What is Ultrasound?
Ultrasound imaging, also called sonography, involves exposing part of the body to high-frequency sound waves. The sound reflects off internal soft tissue organs to produce real-time 3-D pictures inside the body. Using Doppler technology, ultrasounds can also measure blood flow. Ultrasound is very safe, because ultrasound uses no radiation.
Ultrasounds are classified into five basic categories: Pelvic/Obstetric, Abdomen, Vascular, Breast and Scrotal.
What to Expect During an Ultrasound
- Ultrasound exams are scheduled by your physician. Test time varies from 30 minutes to an hour and a half, depending on the type of exam ordered.
- Most likely you will be positioned lying face-up on an examination table that can be tilted or moved.
- A clear water-based gel is applied to the area of the body being studied.

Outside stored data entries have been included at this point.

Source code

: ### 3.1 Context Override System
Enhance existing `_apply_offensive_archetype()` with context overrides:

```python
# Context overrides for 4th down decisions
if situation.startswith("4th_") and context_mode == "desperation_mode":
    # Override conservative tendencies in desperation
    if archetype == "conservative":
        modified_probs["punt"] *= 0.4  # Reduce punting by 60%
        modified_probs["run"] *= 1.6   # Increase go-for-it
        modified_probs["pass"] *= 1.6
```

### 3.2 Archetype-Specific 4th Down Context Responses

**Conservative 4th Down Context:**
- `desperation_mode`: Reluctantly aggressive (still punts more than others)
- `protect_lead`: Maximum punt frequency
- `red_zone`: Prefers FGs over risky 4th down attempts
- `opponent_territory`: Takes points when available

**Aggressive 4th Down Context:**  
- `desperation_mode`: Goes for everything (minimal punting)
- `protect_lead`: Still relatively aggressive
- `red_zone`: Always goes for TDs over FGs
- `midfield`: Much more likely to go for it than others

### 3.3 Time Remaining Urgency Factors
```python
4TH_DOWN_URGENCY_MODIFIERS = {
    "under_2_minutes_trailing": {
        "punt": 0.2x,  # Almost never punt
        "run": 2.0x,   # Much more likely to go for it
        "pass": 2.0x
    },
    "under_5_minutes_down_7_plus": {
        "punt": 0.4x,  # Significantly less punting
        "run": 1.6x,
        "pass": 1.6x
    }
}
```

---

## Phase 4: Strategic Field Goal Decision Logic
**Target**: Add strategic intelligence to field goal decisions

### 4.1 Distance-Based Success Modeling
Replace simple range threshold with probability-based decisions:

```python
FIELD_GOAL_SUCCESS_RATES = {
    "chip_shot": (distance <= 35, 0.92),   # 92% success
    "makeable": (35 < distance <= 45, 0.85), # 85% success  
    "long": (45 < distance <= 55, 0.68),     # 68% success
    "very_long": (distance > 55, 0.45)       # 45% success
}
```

The sonographer (ultrasound technologist) then uses a device called a transducer to press firmly against the skin in various locations, sweeping over the area of interest, and recording images for evaluation.
- When the examination is complete, the patient may be asked to dress and wait while the ultrasound images are reviewed.
Preparing for an Ultrasound
- Early appointments are recommended for diabetic patients scheduled for exams requiring diet restrictions.
- Wear comfortable, loose-fitting clothing for your ultrasound exam. You may need to remove all clothing and jewelry in the area to be examined.
- You may be asked to wear a gown during the procedure.
- Other preparation depends on the type of examination you will have. For some scans you may be instructed to not eat or drink for as many as 12 hours before your appointment. For others you may be asked to drink up to six glasses of water two hours prior to your exam and avoid urinating so that your bladder is full when the scan begins.